The seven or so doctors, scientists, and technicians working inside the autopsy suite wear multiple layers of personal protective equipment, says David Kleiner, chief of the post-mortem section of the National Cancer Institute, who worked with Chertow on the research. Usually a plastic apron is worn over a surgical gown, over an impermeable coverall, over surgical scrubs. Sometimes arm-sleeve protectors are worn. Investigators also don three pairs of gloves and two pairs of shoe coverings. And instead of N95 face masks, they breathe through controlled air-purifying respirators, which provide HEPA-filtered air under a hood that fits over their head and shoulders.

It’s cumbersome, but that’s not the only aspect of these Covid autopsies that makes the work painstaking. “We’re sampling way above and beyond what is done in any sort of typical autopsy,” Chertow says. Samples are taken from almost 100 different regions of the body and brain.

And for each one of those areas, adjacent pieces of tissue are also collected and preserved in different ways that are amenable to different methods of analysis, including whether the virus is capable of replicating in the sites from which it’s collected. “We’ve done, simply put, a much more extensive sampling than others have,” he says.

That partly reflects the diminishing capability to perform autopsies outside of academic and medical examiner settings.

“Autopsies are expensive procedures,” says Linda Isles, head of forensic pathology services at the Victorian Institute of Forensic Medicine in Melbourne. “In reality, not many people want to spend money on dead people.” Private autopsy fees vary widely, but typically cost $2,000 to $4,000 in Maryland.
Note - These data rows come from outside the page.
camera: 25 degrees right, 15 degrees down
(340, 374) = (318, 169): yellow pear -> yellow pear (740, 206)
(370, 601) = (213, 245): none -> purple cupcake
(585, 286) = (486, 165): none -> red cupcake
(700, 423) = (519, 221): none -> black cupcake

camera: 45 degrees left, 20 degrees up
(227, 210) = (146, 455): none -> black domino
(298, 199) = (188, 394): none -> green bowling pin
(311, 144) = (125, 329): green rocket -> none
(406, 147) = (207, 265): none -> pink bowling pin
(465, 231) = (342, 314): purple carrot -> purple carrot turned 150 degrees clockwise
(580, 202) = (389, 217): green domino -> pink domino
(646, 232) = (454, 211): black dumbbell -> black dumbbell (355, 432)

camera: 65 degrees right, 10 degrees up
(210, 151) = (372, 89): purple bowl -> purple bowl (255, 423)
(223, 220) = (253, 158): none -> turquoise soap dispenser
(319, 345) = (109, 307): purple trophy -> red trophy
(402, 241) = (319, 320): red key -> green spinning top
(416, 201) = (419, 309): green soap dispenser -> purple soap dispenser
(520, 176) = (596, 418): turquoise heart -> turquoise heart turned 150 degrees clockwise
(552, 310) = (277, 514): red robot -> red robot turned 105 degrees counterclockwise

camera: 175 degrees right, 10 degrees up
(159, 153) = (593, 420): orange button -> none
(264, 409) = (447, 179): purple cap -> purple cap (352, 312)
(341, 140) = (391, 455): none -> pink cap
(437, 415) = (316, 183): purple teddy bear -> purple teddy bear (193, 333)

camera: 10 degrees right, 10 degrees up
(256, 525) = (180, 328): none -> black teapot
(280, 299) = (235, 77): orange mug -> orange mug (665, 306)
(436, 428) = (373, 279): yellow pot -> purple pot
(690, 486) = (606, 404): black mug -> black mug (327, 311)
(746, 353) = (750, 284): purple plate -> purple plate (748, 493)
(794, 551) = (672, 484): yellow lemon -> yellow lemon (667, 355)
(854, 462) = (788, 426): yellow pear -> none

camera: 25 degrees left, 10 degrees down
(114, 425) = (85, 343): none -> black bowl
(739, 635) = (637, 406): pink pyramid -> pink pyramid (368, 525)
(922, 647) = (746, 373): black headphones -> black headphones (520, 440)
Doctors are ordering fewer autopsies, relying instead on lower-cost X-rays, MRI scans, and other tests to ascribe the cause of a patient’s death. This means pathologists have less experience performing post-mortem exams. In addition, autopsy facilities are expensive to maintain at a safe standard, Isles says.

“So it’s this spiral of decreased experience—and therefore decreasing confidence—and then underutilization of the facilities leading to some of the facilities essentially being mothballed,” she says. “And then when you want to reinstitute them, they’re no longer really safe for modern practice.”

Isles, who finished medical school at the University of Tasmania more than 20 years ago, performed 200 to 300 autopsies during her pathology training. “That might not seem like very many,” she says, “but if you compare that to anatomical pathology trainees now, then that is a very large amount.”

In 1918, doctors performed thousands of autopsies on victims of the Spanish flu and shared their findings widely in illustrated reports, says Taubenberger at the National Institute for Allergy and Infectious Diseases. “It’s terrible that here we are with our ability to do advanced molecular studies and advanced imaging studies, and yet so few autopsy studies are being done,” he says. “That’s really the tragedy.”